City School Board wants a new Bassick that pays homage to 1929 design
BRIDGEPORT — Count a majority of the city school board in. They want a brand new Bassick High School too.
After a rare Friday evening public hearing, the school board voted 7-2, to approve a lengthy resolution that essentially tells the city school construction committee and State’s Office of School Construction it prefers and endorses a new Bassick.
It also asks, if possible that the Beau Arts design elements from the original Bassick facade be incorporated into the new structure, as long as the classroom design, finishes, furniture, fixtures, equipment and technology are modern.
Board Chairman John Weldon, along with member Hernan Illingworth, Jessica Martinez, Joe Sokolovic, Sybil Allen, Dennis Bradley and Chris Taylor voted in favor of the motion. Maria Pereira and Ben Walker voted no.
Pereira has led the charge to preserve the 1929 wing of the school that was designed by architect Ernest G. Southey on land donated to the city by the family of industrialist Edmund Chase Bassick. Pereira has been in touch with the families of both.
“The Bassick vote was a tragedy for a variety of reasons,” Pereira later said. “Those that spoke on behalf of the demolition of the historic and architecturally significant original Bassick (High School) building came from individuals that likely could not spell architecture.
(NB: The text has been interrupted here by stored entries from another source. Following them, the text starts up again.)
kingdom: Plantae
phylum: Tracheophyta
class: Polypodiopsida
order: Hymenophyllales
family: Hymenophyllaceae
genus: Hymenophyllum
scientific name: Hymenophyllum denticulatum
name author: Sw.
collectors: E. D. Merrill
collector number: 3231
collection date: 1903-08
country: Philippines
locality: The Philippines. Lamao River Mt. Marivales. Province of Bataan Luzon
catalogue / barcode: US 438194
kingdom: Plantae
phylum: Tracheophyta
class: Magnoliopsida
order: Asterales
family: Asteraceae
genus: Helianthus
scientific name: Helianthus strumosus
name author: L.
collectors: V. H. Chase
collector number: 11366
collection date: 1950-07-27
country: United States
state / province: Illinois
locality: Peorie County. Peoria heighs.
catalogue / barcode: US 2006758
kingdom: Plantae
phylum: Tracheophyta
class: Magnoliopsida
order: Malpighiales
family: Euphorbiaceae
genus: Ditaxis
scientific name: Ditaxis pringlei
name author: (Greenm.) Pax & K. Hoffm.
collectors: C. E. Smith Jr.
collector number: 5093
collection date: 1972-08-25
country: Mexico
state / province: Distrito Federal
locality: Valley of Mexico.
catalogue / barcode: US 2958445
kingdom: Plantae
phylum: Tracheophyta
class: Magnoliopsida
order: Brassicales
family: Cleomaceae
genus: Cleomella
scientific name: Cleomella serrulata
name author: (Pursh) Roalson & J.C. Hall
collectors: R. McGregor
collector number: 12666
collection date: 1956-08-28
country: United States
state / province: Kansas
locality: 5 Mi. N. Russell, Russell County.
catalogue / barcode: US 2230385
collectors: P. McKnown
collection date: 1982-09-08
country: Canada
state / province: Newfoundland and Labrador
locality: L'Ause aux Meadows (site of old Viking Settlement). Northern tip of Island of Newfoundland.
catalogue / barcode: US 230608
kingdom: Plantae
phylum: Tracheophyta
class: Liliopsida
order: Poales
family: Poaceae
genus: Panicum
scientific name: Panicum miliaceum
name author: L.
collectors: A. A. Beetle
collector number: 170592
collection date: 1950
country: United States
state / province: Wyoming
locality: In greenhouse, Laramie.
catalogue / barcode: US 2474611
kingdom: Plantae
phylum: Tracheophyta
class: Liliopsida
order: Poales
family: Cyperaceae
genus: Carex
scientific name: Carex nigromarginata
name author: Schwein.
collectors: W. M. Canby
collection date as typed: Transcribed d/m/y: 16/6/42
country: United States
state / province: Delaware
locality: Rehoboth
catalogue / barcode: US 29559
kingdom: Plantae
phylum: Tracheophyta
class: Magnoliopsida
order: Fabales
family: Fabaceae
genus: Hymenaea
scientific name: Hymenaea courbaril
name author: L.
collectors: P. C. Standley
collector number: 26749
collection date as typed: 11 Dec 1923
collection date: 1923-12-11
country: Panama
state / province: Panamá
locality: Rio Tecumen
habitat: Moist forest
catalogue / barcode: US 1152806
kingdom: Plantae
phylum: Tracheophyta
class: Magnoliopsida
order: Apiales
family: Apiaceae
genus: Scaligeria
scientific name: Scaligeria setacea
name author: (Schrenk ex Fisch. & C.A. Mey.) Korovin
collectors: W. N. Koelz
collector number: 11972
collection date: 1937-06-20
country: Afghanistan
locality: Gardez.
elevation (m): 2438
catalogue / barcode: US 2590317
Meanwhile, historians, architects, preservationists, and both staff/student alumni articulated sound reasoning for its preservation.”
Pereira also criticized Taylor, who during the hearing suggested the Bassick family had been involved in the slave trade.
“Bassick never did anything for the people that are in this building now,” Taylor said during the meeting on Friday. When he said he would support nothing but a new building, cheers erupted from the audience.
“I am communicating with E. Webb Bassick on next steps,” Pereira said, of the oldest known survivor of the Bassick family.
Weldon said motion wasn’t “either or,” because ultimately the decision is not made by the board. He said everyone’s opinions would be sent to the state.
“If they overrule us, they overrule us,” Weldon said.
The vote came after the board heard from 18 speakers on both side of the issue, including students who carried signs in support of a brand new Bassick and those who want to preserve the historic nature of the structure.
Bassick is the last of the city’s comprehensive high schools to be replaced. The plan was to spend up to $115 million. Depending on the option selected, the state could pay between 69 and 79 percent.
Until recently, officials had been planning on a building large enough to accommodate 1,050 students. A just completed enrollment study by Cooperative Strategies of Ohio, however, found the maximum enrollment projection by the 2023-24 school year will be 911. The calculation took into account birth rates, census data, building permits and historical enrollment data.
Since 2014-15, public school enrollment in the district has declined by 747 students. Bridgeport now has several specialty high schools in addition to its three comprehensives, as well as private schools, charter schools and a technical high school.